OCTAVE_INCLUDES = -I/usr/include/octave
# Octave has a nice feature to tell us the library locations:
OCTAVE_LIBS = $(shell mkoctfile -p LFLAGS)


CXXFLAGS = -Wall -fpic -pthread -shared  -fno-omit-frame-pointer -ansi -D_GNU_SOURCE -D_FILE_OFFSET_BITS=64

LDOCTMEXFLAGS = -shared -Wl,-Bsymbolic -loctave -lcruft -llapack -lblas -lfftw3 -lfftw3f -lreadline -lncurses -ldl -lhdf5 -lz -lm -lgfortranbegin -lgfortran $(OCTAVE_LIBS)


# C++ rules for MEX wrappers:
%-oct_g.o: %-mex.C
    $(CXX) $(CXXDBGFLAGS) $(OCTAVE_INCLUDES) -c $< -o $@

%-oct.o: %-mex.C
    $(CXX) $(CXXOPTFLAGS) $(OCTAVE_INCLUDES) -c $< -o $@

# C++ rules for algorithm programs:
%_g.o: %.C
    $(CXX) $(CXXDBGFLAGS) -c $< -o $@

%.o: %.C
    $(CXX) $(CXXOPTFLAGS) -c $< -o $@

# Link Octave executables:
%_g.mex : %-oct_g.o %_g.o
    g++ $(LDOCTMEXFLAGS) $^ -o $@

%.mex : %-oct.o %.o
    g++ $(LDOCTMEXFLAGS) $^ -o $@


clean :
    rm -f *.o *.oct *.mex

So just issue make hamexpm.mex to create the executable.  I use linux and not OSX, I hope you can get this to work.
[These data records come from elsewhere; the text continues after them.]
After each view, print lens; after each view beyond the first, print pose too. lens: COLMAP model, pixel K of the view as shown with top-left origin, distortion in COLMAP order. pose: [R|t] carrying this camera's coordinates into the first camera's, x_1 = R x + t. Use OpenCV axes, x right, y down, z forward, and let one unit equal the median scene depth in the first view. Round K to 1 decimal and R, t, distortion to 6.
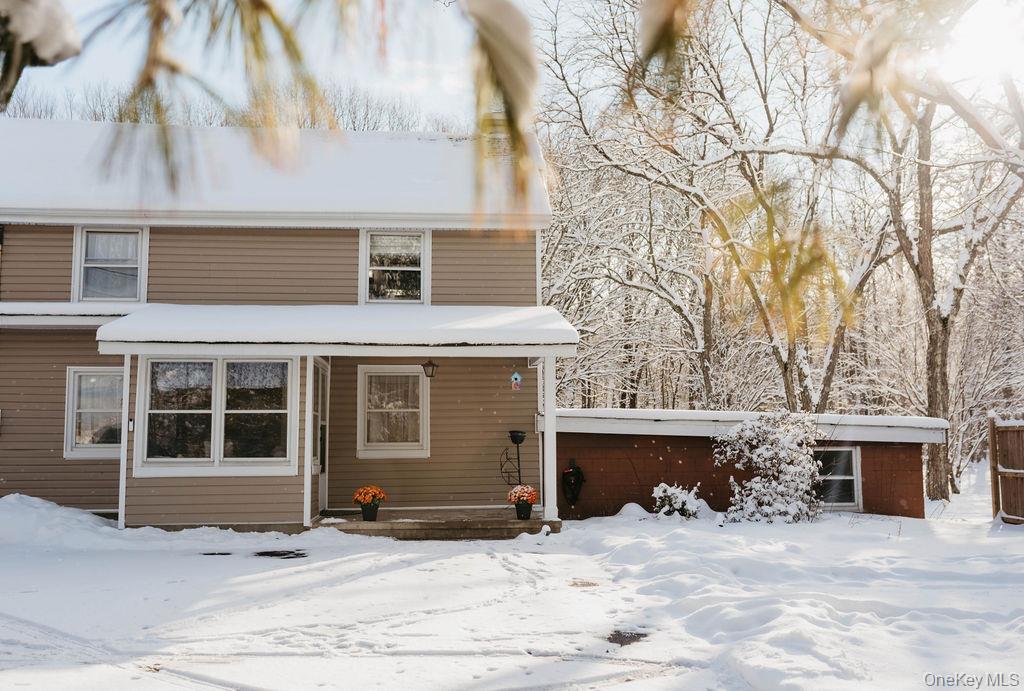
lens RADIAL K [[1040.6, 0, 512.0], [0, 1040.6, 345.5], [0, 0, 1]] dist [-0.008960, 0.003157]
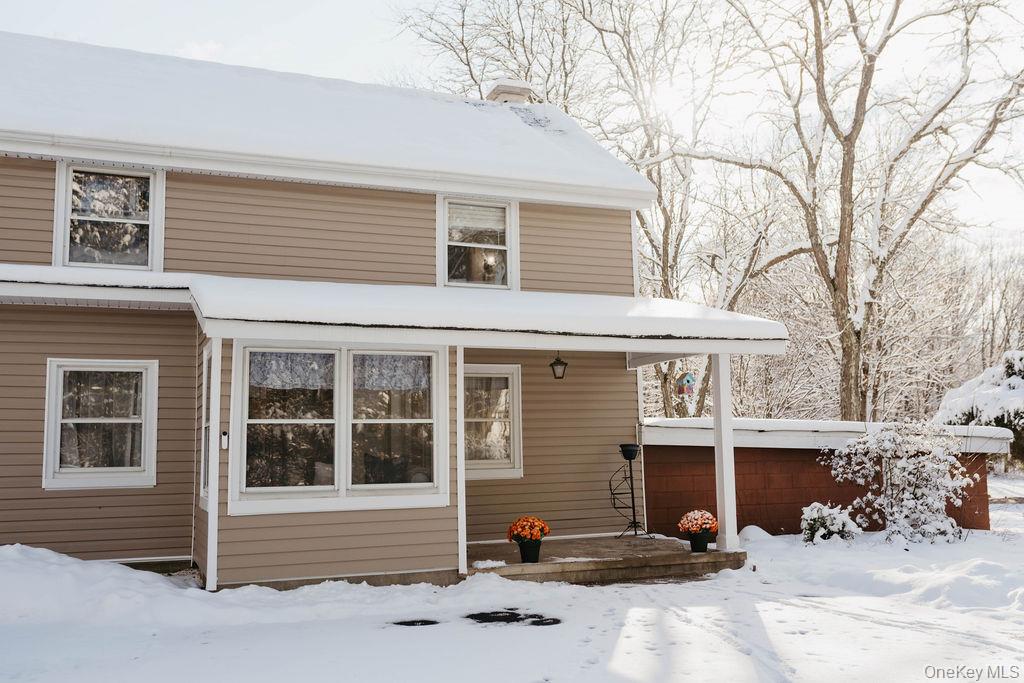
lens RADIAL K [[1001.8, 0, 512.0], [0, 1001.8, 341.5], [0, 0, 1]] dist [-0.012193, -0.017166]
pose [[0.949971, 0.024027, 0.311413, -0.385045], [-0.018286, 0.999605, -0.021344, 0.020234], [-0.311803, 0.014581, 0.950035, 0.291400]]
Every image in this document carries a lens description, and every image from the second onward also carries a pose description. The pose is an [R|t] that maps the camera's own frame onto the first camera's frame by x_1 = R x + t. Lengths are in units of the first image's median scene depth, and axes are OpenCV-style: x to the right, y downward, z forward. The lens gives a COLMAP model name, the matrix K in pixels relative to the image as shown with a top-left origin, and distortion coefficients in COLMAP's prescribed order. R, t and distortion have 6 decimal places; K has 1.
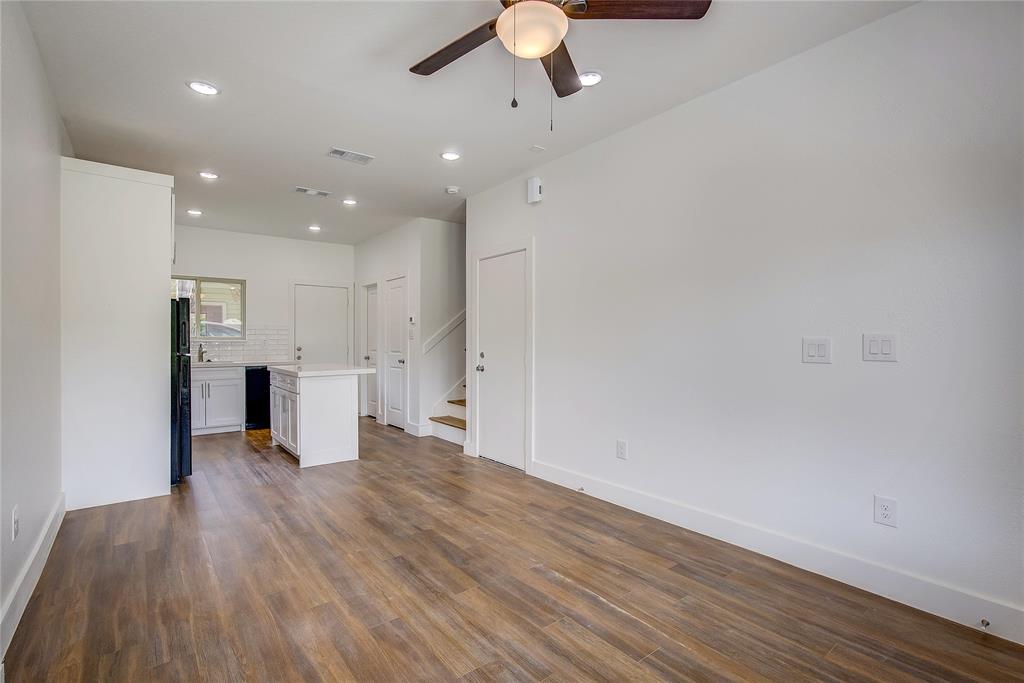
lens RADIAL K [[466.5, 0, 492.4], [0, 466.5, 347.8], [0, 0, 1]] dist [0.000280, 0.001037]
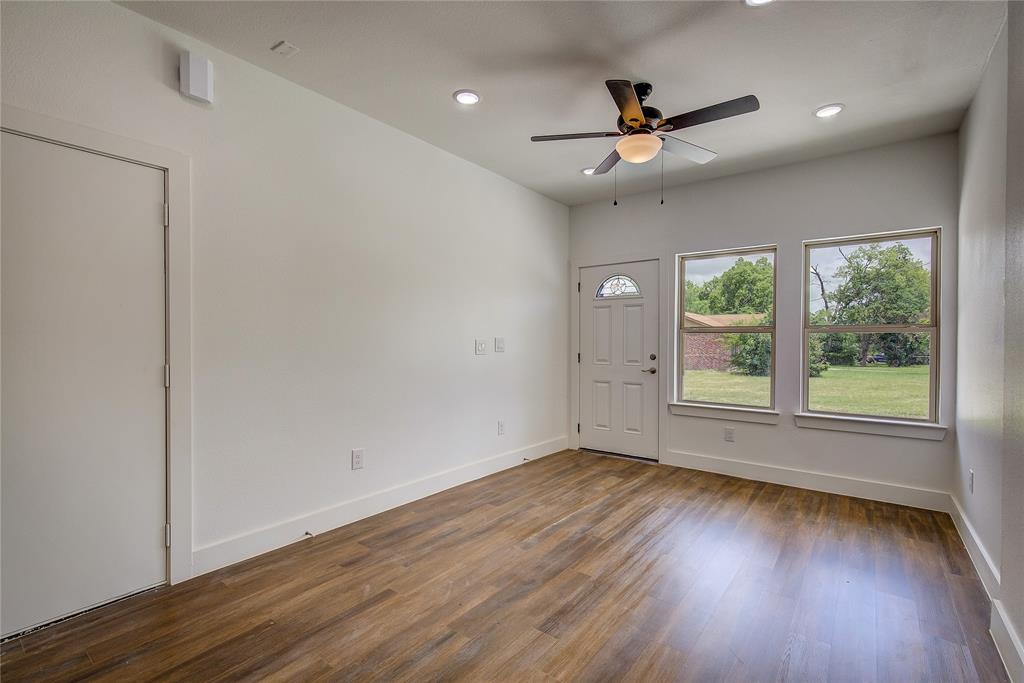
lens RADIAL K [[466.5, 0, 524.2], [0, 466.5, 347.4], [0, 0, 1]] dist [0.000280, 0.001037]
pose [[-0.281660, -0.018050, 0.959344, -0.867174], [0.005538, 0.999776, 0.020437, -0.023037], [-0.959498, 0.011069, -0.281497, 1.176701]]
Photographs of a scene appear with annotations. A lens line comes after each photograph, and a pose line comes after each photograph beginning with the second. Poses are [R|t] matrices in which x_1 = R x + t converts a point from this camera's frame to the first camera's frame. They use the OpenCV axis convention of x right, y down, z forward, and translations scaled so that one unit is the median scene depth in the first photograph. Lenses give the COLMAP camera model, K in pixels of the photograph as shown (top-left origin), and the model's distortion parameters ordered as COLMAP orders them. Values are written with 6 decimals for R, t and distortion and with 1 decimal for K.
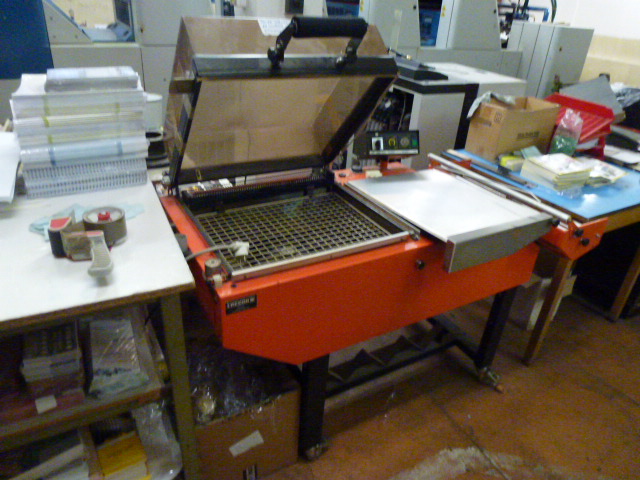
lens RADIAL K [[456.7, 0, 320.0], [0, 456.7, 240.0], [0, 0, 1]] dist [-0.052754, 0.009962]
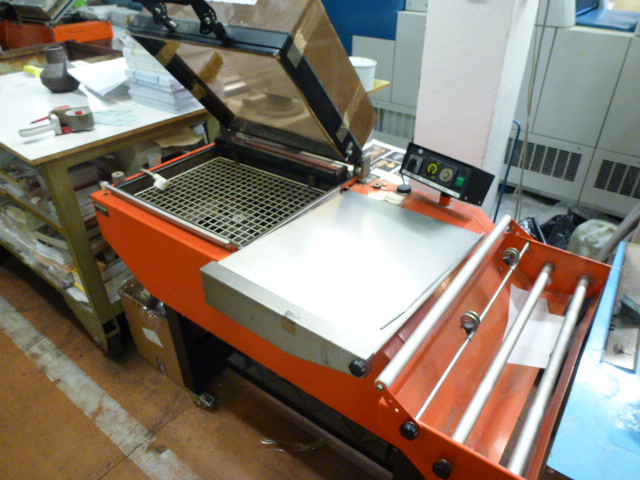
lens RADIAL K [[456.7, 0, 320.0], [0, 456.7, 240.0], [0, 0, 1]] dist [-0.052754, 0.009962]
pose [[0.399885, 0.431432, -0.808677, 0.762963], [-0.399927, 0.876002, 0.269589, -0.248596], [0.824712, 0.215607, 0.522841, 0.574996]]
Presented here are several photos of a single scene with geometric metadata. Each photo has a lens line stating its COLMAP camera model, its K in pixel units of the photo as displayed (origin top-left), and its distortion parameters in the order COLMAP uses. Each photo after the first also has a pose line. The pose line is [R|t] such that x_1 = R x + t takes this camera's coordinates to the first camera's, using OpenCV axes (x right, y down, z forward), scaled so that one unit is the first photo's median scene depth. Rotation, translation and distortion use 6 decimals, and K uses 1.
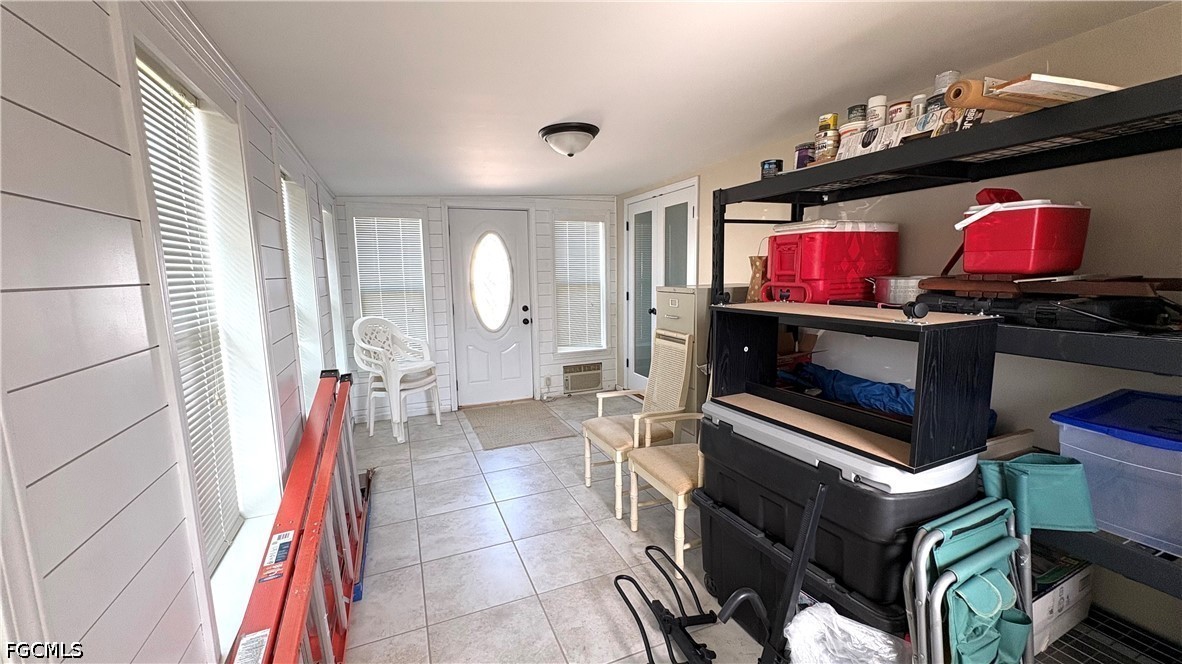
lens RADIAL K [[472.2, 0, 592.2], [0, 472.2, 333.6], [0, 0, 1]] dist [0.001602, 0.000047]
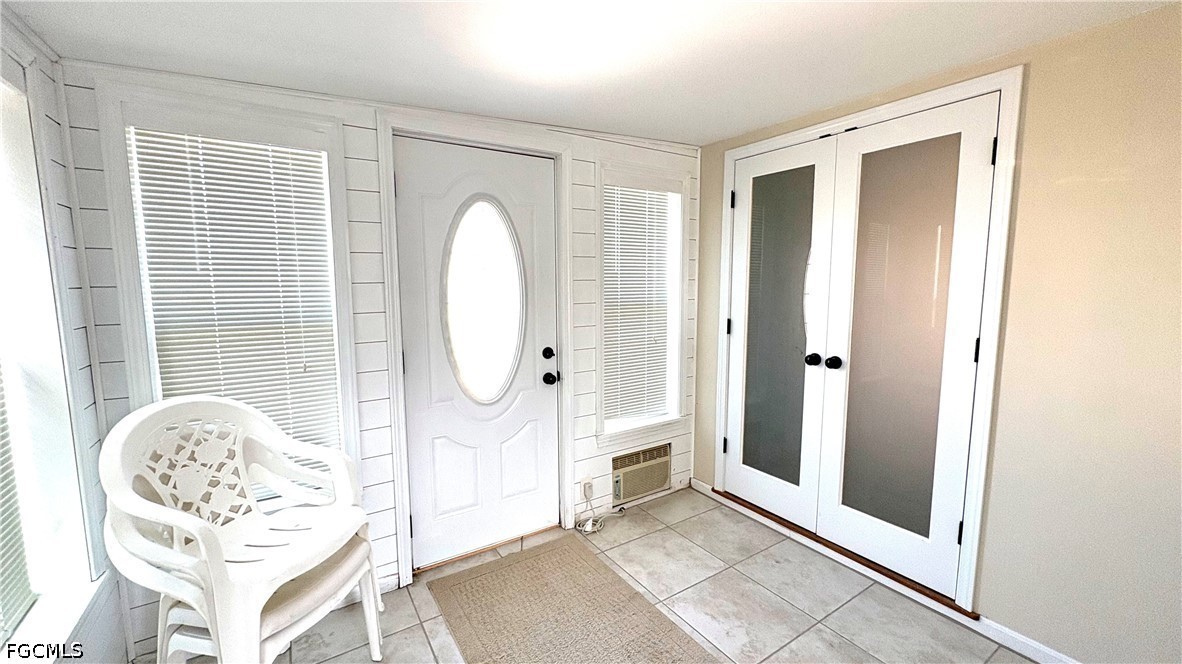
lens RADIAL K [[472.2, 0, 590.3], [0, 472.2, 334.2], [0, 0, 1]] dist [0.001602, 0.000047]
pose [[0.984086, -0.007172, 0.177550, -0.186746], [0.010451, 0.999792, -0.017541, -0.063783], [-0.177387, 0.019117, 0.983955, 0.493492]]
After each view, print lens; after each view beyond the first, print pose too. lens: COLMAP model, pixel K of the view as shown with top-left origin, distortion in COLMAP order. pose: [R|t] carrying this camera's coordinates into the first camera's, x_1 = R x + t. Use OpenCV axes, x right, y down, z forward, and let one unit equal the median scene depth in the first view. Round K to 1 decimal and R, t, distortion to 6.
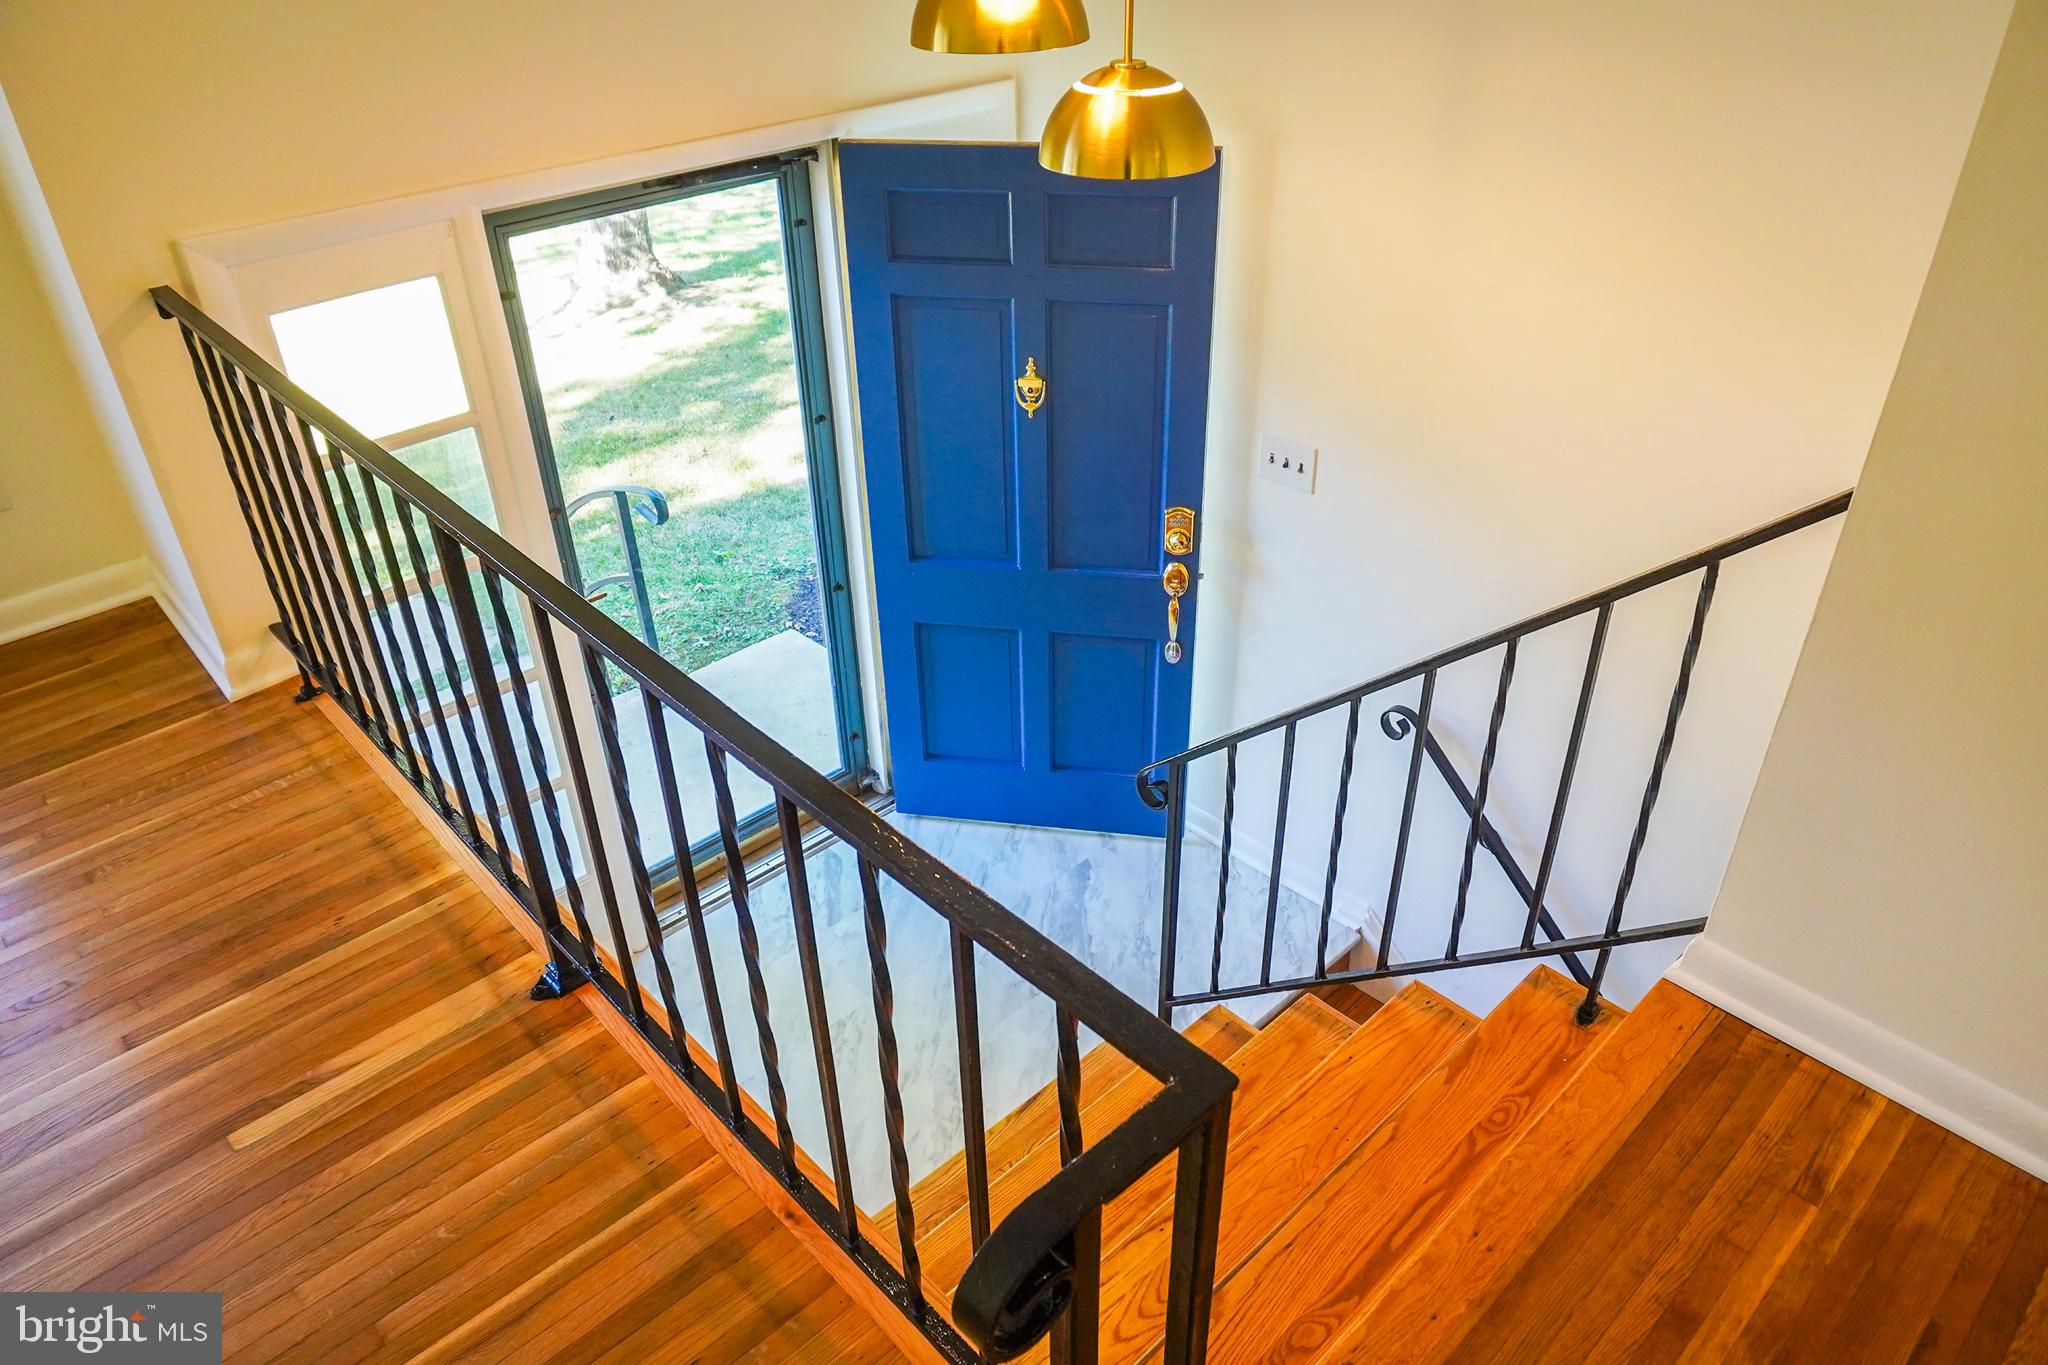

Please let me know if this was helpful. I would also be interested in hearing some more details about this particular problem.  On Wikipedia Hamiltonian matrices are defined differently than your use.  Can you point
me to any details on why you call the tridiagonal matrix a Hamiltonian?

Take care,

P.S.: You may remove the reference to startgdb(), I do not want to edit the above... You do not need that for the optimized version, and ifdefs make sure it does not interfere with optimized compile.  I use a little utility that pops up a debugger if you compile and run hamexp_g.mex.  I guess others debug C code under Octave using some similar trick. M.